Celebrado nesta segunda-feira, 13 de julho, especialmente no Brasil, o Dia Mundial do Rock relembra um dos acontecimentos mais marcantes da história da música: o Live Aid. Realizado em 1985, o megaconcerto beneficente completa 41 anos como símbolo da capacidade de artistas e público de se mobilizarem diante de uma crise humanitária.
Idealizado pelos músicos Bob Geldof e Midge Ure, o Live Aid foi organizado para arrecadar recursos destinados ao combate à fome na Etiópia. As apresentações ocorreram simultaneamente no Estádio de Wembley, em Londres, e no Estádio John F. Kennedy, na Filadélfia, reunindo dezenas de artistas e sendo transmitidas por satélite para mais de 1 bilhão de espectadores ao redor do mundo.
O evento reuniu alguns dos maiores nomes da música daquele período, como Queen, David Bowie, U2, Madonna, Elton John, Paul McCartney, The Who, Mick Jagger e Eric Clapton. Uma das apresentações mais lembradas foi a do Queen, liderado por Freddie Mercury, cujo espetáculo de aproximadamente 20 minutos se consolidou como um dos momentos mais emblemáticos da história do rock.
O Live Aid arrecadou mais de US$ 100 milhões para ações de combate à fome e ajudou a transformar grandes espetáculos musicais em instrumentos de mobilização social. O evento também abriu caminho para outros concertos beneficentes e ampliou o debate sobre a responsabilidade de artistas, empresas e governos diante de crises humanitárias.
------------------------------
**CONJUNTO DE TAREFAS:**
**1)** Transcreva literalmente, do trecho sobre o Live Aid, a passagem que vai de "Idealizado pelos músicos" até "redor do mundo.".
**2)** Responda, com base no trecho sobre o Live Aid:
(a) Em quais cidades ficavam os dois estádios onde ocorreram as apresentações?
(b) Qual foi a duração aproximada do espetáculo do Queen?
(c) Quanto o evento arrecadou para ações de combate à fome?
Baseie-se exclusivamente no trecho sobre o Live Aid.

**DADOS REGISTRADOS:**
------------------------------
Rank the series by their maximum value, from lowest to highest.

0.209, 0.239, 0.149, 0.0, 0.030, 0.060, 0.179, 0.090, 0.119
------------------------------
**SOLUÇÕES DAS TAREFAS:**
**1)**
Idealizado pelos músicos Bob Geldof e Midge Ure, o Live Aid foi organizado para arrecadar recursos destinados ao combate à fome na Etiópia. As apresentações ocorreram simultaneamente no Estádio de Wembley, em Londres, e no Estádio John F. Kennedy, na Filadélfia, reunindo dezenas de artistas e sendo transmitidas por satélite para mais de 1 bilhão de espectadores ao redor do mundo.

**2)**
(a) Em Londres (Estádio de Wembley) e na Filadélfia (Estádio John F. Kennedy).
(b) Aproximadamente 20 minutos.
(c) Mais de US$ 100 milhões.